» Document extract
Virtual Decor Tools
Help Narrow Choices
In January, Jeanette and Dave Smith visited a furniture store to get some decorating ideas for the library of their Gilbertsville, Pa. home. By the time they left, they'd spent $3,000.
What helped nail the sale? An online decorating tool on the floor showroom of the local Raymour & Flanigan furniture store. With help from a sales clerk, the Smiths typed their library's dimensions into the tool, including space for a two-panel window and entryway. After a room sketch appeared on the screen, the Smiths selected images of the store's furniture and accessories from a menu and placed boxed outlines of them in the layout. After tinkering for more than an hour, the couple purchased two sofa tables, two table lamps, an ottoman, a floor lamp and two leather chairs.
"It was a tremendous help," says Ms. Smith, a 42-year-old homemaker who says she doesn't use computers at all. "It gave me the opportunity to be creative and made me feel special, like I was getting a designer room, only I'd accomplished it on my own."
A host of new and revamped home-design tools have emerged across the Internet and in store showrooms to help consumers visualize everything from how furniture fits in a room to how a new a paint color might look with existing decor.

» Work order
Can you return, word for word, the part of the article on virtual decor tools starting with "What helped nail" and going on through "two leather chairs."? The entries after the article on virtual decor tools are separate material, unconnected to it.

» Excerpted records

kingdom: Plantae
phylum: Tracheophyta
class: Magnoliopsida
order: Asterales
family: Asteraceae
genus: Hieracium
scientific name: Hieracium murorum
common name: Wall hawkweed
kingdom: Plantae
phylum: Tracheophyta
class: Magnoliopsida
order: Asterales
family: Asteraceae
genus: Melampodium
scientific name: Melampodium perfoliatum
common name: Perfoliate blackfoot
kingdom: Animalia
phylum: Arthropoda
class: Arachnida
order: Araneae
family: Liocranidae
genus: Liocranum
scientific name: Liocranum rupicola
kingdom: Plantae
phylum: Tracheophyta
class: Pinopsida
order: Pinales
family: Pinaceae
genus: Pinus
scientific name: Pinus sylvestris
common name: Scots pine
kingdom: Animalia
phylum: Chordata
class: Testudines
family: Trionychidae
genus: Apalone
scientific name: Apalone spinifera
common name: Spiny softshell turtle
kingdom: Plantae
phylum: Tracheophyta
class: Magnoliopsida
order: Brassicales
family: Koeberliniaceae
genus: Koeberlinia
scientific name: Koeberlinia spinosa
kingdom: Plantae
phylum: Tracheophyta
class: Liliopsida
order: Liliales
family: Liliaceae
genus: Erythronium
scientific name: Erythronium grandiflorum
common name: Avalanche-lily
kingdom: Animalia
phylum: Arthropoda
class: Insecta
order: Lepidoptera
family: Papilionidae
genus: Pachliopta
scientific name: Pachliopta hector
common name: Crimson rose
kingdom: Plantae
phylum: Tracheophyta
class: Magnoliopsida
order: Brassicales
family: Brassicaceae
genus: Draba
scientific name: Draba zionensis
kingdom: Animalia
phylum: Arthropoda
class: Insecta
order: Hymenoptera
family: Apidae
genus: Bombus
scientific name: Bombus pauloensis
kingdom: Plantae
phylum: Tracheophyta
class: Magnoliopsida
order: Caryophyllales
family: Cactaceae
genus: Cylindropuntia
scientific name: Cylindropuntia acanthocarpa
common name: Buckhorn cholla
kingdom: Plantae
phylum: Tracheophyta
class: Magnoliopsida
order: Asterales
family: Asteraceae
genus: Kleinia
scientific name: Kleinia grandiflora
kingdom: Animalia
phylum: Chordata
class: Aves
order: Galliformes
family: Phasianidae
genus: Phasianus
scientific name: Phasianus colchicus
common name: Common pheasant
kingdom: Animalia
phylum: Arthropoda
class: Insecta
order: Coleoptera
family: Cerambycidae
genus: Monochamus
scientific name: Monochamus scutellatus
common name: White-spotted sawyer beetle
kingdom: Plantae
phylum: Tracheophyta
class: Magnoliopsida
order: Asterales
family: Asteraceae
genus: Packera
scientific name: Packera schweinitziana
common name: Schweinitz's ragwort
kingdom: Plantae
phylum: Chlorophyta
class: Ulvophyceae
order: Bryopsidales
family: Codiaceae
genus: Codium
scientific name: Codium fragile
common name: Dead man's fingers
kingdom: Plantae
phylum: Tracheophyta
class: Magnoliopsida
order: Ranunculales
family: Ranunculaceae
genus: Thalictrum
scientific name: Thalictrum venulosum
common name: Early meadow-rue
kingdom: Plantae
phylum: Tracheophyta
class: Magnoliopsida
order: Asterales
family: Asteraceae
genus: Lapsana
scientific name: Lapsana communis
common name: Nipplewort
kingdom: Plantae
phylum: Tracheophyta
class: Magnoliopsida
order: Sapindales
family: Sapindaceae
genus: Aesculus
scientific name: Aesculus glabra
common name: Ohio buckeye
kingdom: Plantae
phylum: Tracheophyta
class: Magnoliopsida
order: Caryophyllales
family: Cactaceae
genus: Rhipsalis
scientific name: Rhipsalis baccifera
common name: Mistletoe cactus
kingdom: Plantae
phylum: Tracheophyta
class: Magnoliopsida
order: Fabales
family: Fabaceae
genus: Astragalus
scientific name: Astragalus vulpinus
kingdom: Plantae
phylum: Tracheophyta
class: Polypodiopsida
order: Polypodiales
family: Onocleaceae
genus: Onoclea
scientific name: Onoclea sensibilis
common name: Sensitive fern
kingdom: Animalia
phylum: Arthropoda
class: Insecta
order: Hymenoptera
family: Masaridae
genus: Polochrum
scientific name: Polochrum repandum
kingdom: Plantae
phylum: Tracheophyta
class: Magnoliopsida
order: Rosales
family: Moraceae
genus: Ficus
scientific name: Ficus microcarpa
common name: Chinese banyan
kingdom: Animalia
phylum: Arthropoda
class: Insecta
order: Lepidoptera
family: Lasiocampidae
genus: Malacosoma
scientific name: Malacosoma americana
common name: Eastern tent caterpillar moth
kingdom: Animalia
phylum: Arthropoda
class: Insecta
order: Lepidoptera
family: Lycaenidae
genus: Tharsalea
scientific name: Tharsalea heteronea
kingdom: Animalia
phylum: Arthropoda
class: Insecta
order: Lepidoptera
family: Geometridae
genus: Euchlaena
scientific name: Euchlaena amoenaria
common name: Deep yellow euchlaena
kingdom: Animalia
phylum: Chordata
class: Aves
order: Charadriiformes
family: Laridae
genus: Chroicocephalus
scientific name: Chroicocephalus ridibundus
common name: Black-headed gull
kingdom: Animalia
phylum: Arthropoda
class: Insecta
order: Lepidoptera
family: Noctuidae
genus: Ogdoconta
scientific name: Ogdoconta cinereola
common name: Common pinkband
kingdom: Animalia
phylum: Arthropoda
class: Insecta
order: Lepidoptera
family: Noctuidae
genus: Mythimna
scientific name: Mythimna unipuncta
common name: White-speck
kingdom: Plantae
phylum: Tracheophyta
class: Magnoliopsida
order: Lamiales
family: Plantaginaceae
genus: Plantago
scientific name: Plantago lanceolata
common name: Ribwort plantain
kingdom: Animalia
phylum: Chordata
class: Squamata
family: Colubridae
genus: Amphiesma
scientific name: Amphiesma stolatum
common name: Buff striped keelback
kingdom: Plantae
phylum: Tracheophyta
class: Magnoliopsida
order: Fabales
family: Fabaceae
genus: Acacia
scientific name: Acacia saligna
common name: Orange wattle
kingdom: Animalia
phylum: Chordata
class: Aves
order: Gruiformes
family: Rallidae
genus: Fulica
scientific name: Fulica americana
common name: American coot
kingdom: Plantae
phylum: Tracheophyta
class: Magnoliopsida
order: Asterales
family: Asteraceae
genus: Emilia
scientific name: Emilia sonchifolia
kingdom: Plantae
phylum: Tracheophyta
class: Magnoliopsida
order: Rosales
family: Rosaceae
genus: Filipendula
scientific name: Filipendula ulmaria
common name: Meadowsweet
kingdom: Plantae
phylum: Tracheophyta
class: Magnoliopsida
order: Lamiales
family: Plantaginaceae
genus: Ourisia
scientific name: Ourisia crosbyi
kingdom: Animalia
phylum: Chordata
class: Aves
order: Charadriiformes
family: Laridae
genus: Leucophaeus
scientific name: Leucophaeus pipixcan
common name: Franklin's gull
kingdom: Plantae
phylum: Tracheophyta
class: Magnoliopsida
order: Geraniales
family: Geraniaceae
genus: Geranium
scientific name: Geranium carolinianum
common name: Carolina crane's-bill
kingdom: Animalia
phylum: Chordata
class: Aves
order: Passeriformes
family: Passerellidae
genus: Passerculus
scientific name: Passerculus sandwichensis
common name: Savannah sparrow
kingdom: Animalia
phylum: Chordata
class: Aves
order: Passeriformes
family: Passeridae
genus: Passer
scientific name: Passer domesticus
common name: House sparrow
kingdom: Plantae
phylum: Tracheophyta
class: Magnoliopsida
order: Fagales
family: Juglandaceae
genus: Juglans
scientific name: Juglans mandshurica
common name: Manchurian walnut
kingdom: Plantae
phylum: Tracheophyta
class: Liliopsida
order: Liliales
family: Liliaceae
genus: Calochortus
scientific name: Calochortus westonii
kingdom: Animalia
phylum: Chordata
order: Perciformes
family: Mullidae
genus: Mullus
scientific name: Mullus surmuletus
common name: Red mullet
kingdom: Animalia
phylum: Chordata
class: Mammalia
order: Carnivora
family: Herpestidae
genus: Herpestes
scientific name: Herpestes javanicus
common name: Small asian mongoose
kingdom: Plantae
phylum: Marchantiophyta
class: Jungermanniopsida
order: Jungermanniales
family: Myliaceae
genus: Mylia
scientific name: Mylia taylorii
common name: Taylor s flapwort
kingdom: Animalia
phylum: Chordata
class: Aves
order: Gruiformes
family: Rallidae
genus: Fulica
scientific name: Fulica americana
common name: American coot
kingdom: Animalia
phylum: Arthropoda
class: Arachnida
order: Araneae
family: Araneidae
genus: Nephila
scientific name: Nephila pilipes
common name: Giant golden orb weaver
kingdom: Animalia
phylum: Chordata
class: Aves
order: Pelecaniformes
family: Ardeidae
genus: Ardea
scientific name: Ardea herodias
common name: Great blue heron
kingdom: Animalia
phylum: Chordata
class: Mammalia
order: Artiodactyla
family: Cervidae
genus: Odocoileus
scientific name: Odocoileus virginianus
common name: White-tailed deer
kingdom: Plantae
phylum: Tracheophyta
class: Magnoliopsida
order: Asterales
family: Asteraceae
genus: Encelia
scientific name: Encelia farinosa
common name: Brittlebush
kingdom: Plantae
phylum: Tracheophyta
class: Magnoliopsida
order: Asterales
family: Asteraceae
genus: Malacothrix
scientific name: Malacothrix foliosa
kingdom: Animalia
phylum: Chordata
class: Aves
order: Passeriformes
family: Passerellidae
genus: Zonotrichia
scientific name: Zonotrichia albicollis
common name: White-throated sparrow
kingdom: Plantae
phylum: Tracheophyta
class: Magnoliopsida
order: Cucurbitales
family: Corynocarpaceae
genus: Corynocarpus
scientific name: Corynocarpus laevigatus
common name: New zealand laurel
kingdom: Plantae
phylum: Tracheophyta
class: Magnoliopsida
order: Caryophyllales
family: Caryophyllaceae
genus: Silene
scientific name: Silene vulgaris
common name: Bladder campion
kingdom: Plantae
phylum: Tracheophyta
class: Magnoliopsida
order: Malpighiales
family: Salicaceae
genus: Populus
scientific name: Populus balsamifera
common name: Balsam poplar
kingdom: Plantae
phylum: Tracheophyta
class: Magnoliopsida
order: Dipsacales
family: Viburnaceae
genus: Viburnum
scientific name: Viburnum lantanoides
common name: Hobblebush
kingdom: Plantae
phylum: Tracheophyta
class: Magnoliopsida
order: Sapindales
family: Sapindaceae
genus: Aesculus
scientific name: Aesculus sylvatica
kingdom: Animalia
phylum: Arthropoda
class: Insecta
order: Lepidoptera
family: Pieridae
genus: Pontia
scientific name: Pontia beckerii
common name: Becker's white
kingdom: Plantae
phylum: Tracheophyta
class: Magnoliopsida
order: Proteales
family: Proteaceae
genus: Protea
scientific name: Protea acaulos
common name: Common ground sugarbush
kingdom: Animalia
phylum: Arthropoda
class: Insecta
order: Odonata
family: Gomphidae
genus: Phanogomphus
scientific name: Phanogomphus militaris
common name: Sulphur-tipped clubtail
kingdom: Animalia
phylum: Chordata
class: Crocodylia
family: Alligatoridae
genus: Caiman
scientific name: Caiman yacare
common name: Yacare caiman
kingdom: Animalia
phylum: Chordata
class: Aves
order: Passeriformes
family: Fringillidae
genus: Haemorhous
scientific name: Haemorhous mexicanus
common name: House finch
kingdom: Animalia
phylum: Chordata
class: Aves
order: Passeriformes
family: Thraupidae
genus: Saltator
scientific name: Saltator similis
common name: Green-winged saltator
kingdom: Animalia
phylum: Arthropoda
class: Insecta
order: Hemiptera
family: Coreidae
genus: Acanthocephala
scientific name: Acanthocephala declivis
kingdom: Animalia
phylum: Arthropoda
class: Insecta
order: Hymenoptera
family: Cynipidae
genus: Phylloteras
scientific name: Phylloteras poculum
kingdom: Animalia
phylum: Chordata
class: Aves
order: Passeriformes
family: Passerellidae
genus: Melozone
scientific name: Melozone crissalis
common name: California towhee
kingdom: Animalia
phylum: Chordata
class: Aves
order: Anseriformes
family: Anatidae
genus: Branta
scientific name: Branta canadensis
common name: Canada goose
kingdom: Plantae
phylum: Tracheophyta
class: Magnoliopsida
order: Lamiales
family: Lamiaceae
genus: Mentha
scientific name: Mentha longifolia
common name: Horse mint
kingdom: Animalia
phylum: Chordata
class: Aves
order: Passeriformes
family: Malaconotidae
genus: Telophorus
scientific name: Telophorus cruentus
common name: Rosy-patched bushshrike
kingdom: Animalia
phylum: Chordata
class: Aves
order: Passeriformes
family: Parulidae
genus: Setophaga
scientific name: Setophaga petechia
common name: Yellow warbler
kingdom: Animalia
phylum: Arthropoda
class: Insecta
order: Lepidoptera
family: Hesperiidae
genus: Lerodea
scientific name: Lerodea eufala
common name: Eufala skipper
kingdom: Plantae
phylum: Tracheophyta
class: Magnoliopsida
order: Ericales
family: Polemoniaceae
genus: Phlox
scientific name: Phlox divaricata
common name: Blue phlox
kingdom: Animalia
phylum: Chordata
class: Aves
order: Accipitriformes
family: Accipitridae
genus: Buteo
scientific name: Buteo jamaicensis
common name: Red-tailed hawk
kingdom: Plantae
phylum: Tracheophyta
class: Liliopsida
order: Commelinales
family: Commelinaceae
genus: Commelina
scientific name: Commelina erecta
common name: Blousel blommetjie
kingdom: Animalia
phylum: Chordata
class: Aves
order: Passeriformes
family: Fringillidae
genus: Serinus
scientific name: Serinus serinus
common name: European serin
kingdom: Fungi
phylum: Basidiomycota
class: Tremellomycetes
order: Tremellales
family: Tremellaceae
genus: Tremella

» Worked solution
What helped nail the sale? An online decorating tool on the floor showroom of the local Raymour & Flanigan furniture store. With help from a sales clerk, the Smiths typed their library's dimensions into the tool, including space for a two-panel window and entryway. After a room sketch appeared on the screen, the Smiths selected images of the store's furniture and accessories from a menu and placed boxed outlines of them in the layout. After tinkering for more than an hour, the couple purchased two sofa tables, two table lamps, an ottoman, a floor lamp and two leather chairs.